Anschudar blickte nach oben. Nur wenige Längen noch, und sie hatten
endlich den Gipfel des Geburtsfelsens erreicht. Diese höchste Erhebung des
Uma’Roll fiel zu einer Seite steil ab. Gute eineinhalb Tausendlängen ging es
dort hinab in die Tiefe. Dieser Abgrund würde über das Schicksal seiner
Lederschwinge und Anschudars Zukunft entscheiden.
Ein Stück über sich sah er das schwarze Rund des Eises. Anschudar
bemerkte den Schatten, der über ihn fiel, und spürte einen leichten Luftzug,
als das Muttertier dicht neben ihnen am Pfad vorbeistrich. Ihre ledrigen
Schwingen bewegten sich auch hier, in der dünnen Höhenluft, mit anmutigen,
sanft wirkenden Bewegungen. Sie hatte ihr Ei bebrütet und nun, da der
Schlupf unmittelbar bevorstand, behutsam auf dem Geburtsfelsen abgelegt.

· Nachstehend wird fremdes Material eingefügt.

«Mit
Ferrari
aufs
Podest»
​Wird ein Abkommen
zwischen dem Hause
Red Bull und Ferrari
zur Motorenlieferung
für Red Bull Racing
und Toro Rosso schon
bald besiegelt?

»Sie ist sicherlich ebenso aufgeregt wie du, mein Junge.« Mordeschdar
nickte unter seinem Helm und der Kapuze. »Auch für sie hängt viel davon ab.

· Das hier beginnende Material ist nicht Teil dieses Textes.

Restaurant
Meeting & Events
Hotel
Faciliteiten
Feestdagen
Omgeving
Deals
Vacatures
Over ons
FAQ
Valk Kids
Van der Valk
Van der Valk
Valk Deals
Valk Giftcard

Es muss schwer sein, ein Junges zu verlieren.«
Anschudar konnte das verstehen. Die Lederschwingen empfanden um den
Tod eines ihrer Jungen nicht weniger Trauer als die Menschen des Volkes um
den ihrer eigenen Kinder. Er sah erneut auf das Ei. »Ich glaube, es ist gleich
so weit, Schwingenführer. Das graue Netz breitet sich aus.«
»Dann sollten wir uns beeilen«, knurrte Mordeschdar. »Du musst deine
Hände an die Schale legen, bevor sie bricht.«
Die Schale begann sich unmerklich zu öffnen. Mit den zahlreichen
Sprüngen, die ihre Oberfläche überzogen, wirkte sie, als habe man ein graues
Netz darübergeworfen. Lederschwingen hatten keinen Eizahn, mit dem sie die
dicken Schalen öffnen konnten. Sie mussten ihre Körpermuskeln anspannen
und die Schwingen ausbreiten, um das Ei zu zersprengen. Die Natur hatte es
so eingerichtet, damit das Wesen bereit war, sofort nach der Geburt zu
fliegen.
Erneut strich das Muttertier um den Geburtsfelsen, und dieses Mal stieß es
einen leisen Schrei aus, der die Männer zur Eile mahnte. Hastig kletterten sie
den Pfad hinauf, bis sie endlich auf dem winzigen Gipfelplateau des
Geburtsfelsens standen. Sie achteten nicht auf die Höhe, in der sie sich
befanden. Sie waren es gewohnt, in die Tiefe hinabzusehen. Sei es vom
Boden ihres Hortes aus oder vom Rücken einer Lederschwinge.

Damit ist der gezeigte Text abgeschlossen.